ABRUZZO

Abolizione forestale, partono 200 ricorsi al Tar

In tremila in Italia contro l’accorpamento con i carabinieri: «Perdita dei diritti civili, sindacali e del giudizio militare»

L'AQUILA. Sono 200 su tremila a livello nazionale i carabinieri forestale che in Abruzzo hanno deciso di ricorrere al Tar contro la riforma Madìa, che dal 1° gennaio ha accorpato il Corpo forestale dello Stato all'Arma dei carabinieri trasformando le funzioni da civili a militari. Una fetta non indifferente, se si considera che in Abruzzo sono 500 i carabinieri forestale del neo "Comando unità per la tutela forestale, ambientale e agroalimentare dei carabinieri".

Un passaggio, quello nell'Arma, avvenuto in maniera non indolore. Per oltre un anno sul fronte sindacale sono state decine le proteste e le iniziative per sensibilizzare il governo (e l'opinione pubblica) su un processo da subito vissuto da molti uomini e donne dell'unica forza di polizia italiana a ordinamento civile, come "un'imposizione". I forestali rivolsero un appello al presidente della Repubblica Sergio Mattarella, in visita all'Aquila un anno fa, un presidio che venne organizzato a Fonte Cerreto l'estate scorsa.

«I ricorsi al Tar sono contro la perdita dello status di civili, la perdita dei diritti civili e sindacali e l'obbligo di dover sottostare, in caso di giudizio, al Tribunale militare». A ricordare una battaglia ormai persa, è il sindacalista della segreteria della Funzione pubblica Abruzzo, Ferdinando Lattanzi. «I carabinieri forestali che svolgevano attività sindacale sono stati costretti a consegnare la tessera sindacale», spiega Lattanzi. Contestata anche la possibilità di ricorrere all'obiezione di coscienza: «E' una favola perché sono pochi i posti disponibili nelle altre pubbliche amministrazioni, per lo più in esubero, e allo scadere dei due anni di aspettativa in cui si viene nel frattempo collocati, c'è il rischio di essere licenziati». Ecco perché in pochi hanno voluto rischiare chiedendo di vedere riconosciuto questo diritto.

Con l'accorpamento nell'Arma, inoltre, viene meno «un'amministrazione poco gerarchica e, quindi, più efficiente.
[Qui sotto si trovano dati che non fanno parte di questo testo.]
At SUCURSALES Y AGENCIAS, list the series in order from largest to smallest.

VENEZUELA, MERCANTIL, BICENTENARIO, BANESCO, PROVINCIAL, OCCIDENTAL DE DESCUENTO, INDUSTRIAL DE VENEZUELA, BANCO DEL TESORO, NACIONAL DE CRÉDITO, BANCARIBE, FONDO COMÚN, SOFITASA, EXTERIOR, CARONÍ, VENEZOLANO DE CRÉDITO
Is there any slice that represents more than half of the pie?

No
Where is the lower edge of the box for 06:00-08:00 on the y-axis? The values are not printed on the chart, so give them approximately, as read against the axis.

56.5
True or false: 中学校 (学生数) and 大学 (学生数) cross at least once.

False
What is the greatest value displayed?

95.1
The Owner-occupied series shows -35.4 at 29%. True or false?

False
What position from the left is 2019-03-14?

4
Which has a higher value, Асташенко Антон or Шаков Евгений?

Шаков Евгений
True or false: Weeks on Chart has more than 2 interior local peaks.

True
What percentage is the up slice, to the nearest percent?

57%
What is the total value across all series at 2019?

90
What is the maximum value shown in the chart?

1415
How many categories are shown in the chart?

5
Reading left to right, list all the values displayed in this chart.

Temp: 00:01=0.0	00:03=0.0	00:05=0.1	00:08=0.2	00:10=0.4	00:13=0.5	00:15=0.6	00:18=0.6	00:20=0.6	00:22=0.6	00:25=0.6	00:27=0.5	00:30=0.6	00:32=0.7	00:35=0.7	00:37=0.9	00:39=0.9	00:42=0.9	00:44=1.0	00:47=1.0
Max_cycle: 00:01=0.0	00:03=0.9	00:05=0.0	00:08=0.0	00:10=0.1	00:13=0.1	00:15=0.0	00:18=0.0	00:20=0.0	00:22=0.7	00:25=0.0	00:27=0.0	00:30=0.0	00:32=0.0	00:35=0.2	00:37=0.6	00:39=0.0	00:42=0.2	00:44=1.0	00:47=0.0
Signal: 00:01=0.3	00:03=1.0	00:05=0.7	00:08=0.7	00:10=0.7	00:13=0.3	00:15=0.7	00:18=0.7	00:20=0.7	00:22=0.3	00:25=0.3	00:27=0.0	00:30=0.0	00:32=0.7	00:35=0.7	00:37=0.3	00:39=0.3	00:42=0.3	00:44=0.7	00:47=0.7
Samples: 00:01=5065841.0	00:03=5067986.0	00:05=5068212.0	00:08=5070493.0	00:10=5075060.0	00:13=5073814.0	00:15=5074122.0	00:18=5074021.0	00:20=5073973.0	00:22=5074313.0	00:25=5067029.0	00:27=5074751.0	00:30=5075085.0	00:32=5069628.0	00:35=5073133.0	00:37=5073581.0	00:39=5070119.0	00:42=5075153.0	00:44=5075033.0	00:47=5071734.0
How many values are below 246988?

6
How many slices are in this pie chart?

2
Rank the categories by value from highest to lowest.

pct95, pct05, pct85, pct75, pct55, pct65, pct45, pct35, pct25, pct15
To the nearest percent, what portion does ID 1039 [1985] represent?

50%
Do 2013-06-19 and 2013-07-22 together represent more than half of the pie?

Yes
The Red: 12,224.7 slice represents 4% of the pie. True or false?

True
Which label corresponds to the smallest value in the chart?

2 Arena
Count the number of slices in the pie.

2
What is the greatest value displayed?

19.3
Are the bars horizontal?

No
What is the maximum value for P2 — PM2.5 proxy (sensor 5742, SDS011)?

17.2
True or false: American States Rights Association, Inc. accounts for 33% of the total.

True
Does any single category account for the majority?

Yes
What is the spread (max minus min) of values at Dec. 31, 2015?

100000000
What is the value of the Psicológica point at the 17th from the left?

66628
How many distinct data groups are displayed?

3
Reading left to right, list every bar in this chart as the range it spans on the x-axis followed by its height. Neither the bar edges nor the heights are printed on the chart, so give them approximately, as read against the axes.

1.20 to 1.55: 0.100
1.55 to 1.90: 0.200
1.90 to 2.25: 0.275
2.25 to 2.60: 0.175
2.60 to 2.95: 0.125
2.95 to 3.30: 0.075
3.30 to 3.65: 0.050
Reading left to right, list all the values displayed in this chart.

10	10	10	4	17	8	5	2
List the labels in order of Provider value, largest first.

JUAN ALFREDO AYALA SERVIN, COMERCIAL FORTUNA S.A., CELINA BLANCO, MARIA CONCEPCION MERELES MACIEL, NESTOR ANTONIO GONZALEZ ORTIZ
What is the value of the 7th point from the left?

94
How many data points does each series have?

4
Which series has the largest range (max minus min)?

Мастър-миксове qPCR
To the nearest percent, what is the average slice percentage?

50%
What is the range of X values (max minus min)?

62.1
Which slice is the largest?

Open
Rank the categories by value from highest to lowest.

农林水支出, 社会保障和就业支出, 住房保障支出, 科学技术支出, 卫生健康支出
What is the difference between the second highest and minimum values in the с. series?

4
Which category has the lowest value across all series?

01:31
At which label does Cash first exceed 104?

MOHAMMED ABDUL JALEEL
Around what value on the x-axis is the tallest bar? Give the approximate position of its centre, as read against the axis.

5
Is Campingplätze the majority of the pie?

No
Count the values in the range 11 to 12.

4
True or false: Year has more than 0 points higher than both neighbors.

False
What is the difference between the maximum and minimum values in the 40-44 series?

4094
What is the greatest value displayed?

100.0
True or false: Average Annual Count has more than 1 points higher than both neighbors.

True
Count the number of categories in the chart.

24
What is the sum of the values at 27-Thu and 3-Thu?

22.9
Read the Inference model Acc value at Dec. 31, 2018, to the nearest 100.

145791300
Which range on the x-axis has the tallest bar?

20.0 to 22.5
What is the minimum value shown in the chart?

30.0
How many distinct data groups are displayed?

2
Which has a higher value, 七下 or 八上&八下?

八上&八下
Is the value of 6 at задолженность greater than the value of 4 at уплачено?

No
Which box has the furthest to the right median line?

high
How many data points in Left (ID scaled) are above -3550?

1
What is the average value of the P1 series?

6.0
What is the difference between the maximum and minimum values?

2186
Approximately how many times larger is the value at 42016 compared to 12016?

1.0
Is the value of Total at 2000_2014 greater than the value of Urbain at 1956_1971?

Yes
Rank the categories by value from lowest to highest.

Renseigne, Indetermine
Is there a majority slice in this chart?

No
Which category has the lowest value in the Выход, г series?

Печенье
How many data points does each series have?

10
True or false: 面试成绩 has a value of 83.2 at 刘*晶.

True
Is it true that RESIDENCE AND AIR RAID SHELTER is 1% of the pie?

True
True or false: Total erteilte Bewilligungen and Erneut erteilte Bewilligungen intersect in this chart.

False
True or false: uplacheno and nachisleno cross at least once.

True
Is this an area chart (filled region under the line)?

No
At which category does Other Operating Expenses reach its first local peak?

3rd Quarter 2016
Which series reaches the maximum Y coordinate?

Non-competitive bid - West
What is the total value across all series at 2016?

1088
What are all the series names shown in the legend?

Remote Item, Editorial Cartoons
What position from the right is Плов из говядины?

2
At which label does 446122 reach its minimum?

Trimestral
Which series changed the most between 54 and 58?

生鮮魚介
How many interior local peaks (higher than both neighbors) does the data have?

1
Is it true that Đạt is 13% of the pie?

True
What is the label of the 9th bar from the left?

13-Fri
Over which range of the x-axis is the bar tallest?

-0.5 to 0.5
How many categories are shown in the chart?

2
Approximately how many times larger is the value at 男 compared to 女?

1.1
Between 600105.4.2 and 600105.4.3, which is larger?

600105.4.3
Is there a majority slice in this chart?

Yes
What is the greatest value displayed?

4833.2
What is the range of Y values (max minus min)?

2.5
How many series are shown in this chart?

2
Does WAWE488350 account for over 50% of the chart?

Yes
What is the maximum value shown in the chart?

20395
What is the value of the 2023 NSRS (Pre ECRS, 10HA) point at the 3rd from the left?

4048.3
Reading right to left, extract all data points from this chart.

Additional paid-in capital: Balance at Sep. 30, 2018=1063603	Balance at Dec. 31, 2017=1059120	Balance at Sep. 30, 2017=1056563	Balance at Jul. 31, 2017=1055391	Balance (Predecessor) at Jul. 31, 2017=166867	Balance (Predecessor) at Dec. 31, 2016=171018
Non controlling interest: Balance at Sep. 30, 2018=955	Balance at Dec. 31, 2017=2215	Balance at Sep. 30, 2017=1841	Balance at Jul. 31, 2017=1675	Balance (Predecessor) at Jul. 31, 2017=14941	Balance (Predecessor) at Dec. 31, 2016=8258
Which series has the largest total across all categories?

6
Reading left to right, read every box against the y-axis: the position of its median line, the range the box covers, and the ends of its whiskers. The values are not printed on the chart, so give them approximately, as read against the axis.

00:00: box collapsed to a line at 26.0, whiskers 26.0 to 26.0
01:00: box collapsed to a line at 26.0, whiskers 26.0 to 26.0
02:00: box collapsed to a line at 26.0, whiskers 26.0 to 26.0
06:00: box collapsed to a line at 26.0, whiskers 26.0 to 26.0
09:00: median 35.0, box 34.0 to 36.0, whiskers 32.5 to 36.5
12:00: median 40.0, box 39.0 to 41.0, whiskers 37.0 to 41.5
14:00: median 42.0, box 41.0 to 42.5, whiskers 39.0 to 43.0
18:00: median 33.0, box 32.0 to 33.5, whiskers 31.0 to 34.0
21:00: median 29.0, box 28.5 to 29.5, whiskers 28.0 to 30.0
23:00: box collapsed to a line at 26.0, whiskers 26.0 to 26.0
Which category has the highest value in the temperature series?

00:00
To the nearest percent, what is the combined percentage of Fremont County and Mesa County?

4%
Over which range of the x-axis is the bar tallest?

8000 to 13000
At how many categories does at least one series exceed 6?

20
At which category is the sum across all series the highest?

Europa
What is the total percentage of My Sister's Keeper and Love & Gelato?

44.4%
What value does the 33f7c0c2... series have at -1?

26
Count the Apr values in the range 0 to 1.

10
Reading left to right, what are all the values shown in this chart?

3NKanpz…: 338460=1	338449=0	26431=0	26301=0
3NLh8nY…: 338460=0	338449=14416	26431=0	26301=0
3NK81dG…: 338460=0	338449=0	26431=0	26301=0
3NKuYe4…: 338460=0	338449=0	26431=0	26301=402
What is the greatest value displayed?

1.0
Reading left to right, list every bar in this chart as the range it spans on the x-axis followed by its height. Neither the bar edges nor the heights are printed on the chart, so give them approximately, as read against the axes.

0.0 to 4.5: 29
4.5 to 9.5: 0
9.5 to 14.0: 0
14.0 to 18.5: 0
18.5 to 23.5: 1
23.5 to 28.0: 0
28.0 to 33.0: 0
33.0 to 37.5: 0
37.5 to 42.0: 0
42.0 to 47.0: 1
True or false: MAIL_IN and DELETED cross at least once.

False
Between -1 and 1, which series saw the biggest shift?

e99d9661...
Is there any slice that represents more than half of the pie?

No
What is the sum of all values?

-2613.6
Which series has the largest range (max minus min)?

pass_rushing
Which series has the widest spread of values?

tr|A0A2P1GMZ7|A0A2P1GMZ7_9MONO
Se in passato un carabiniere forestale scopriva un reato, ad esempio una discarica abusiva», fa notare Lattanzi, «poteva denunciare alla procura della Repubblica, al contrario di quanto avviene adesso: qualsiasi reato dev'essere comunicato ai superiori, secondo la scala delle gerarchie e sono i comandanti a decidere se e in quali termini denunciare l'illecito alla Procura».

Quanto all'obiettivo che si è posto la legge Madìa di razionalizzare le funzioni e risparmiare, per il sindacato la riforma fa acqua da tutte le parti: nessuno degli obiettivi sarebbe stato centrato, visto che si tratta del corpo di polizia più esiguo (7.800 militari contro i 340mila dell'intero comparto sicurezza) e le sovrapposizioni non vengono eliminate, perché «carabinieri e polizia di Stato espletano all'80% le stesse funzioni».

«Questo assorbimento del Cfs nei carabinieri aumenterà le spese», spiega Lattanzi, «basti pensare alle scritte e nuove targhe degli automezzi, alle nuove divise, ai corsi e relative missioni, all'adattamento dei Comandi stazione, al cambio del sistema informatico, al cambio tesserini, per non parlare della nomina di tre nuovi generali di vertice». Non solo. Altra fonte di spesa riguarderà l'adeguamento delle strutture dei comandi stazione alle norme di sicurezza e costruttive dell'Arma. Ci sono ad esempio in Abruzzo alcuni progetti del Provveditorato regionale alle Opere pubbliche già appaltati e quindi pronti a partire. I quali, invece, devono essere corretti perché i "vecchi" progetti non contemplano le camere di sicurezza previste dai protocolli dell'Arma.